> **Your assignment**
Every line of the listing that contains the word "Zurich" is to be copied out.
Material for this task Start Marker
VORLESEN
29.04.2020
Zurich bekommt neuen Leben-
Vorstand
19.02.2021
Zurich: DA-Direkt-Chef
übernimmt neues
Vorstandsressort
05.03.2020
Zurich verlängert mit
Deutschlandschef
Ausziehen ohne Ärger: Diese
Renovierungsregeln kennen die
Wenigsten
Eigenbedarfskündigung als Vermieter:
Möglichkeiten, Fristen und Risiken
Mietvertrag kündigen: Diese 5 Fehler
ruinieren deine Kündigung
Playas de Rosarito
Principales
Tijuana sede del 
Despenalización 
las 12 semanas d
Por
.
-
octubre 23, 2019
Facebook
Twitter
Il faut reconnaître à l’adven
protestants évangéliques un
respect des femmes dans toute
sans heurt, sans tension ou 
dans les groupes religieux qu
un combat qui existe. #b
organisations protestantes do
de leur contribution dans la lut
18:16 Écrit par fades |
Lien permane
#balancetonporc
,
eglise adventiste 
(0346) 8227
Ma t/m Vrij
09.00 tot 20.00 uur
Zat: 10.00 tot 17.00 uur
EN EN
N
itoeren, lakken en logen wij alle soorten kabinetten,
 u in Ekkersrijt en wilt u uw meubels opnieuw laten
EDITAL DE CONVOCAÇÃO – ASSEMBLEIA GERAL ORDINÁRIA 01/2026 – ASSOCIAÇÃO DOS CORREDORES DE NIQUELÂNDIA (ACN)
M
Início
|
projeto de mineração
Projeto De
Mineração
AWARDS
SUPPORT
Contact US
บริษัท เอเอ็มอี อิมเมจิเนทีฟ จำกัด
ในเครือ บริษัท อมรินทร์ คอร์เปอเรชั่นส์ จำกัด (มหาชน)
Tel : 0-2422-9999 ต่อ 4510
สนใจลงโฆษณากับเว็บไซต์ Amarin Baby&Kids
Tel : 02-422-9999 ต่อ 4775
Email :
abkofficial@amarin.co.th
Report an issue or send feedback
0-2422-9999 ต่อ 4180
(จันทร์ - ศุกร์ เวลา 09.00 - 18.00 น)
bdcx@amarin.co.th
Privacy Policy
Material for this task End Marker
> **Solved exercise**
Zurich bekommt neuen Leben-
Zurich: DA-Direkt-Chef
Zurich verlängert mit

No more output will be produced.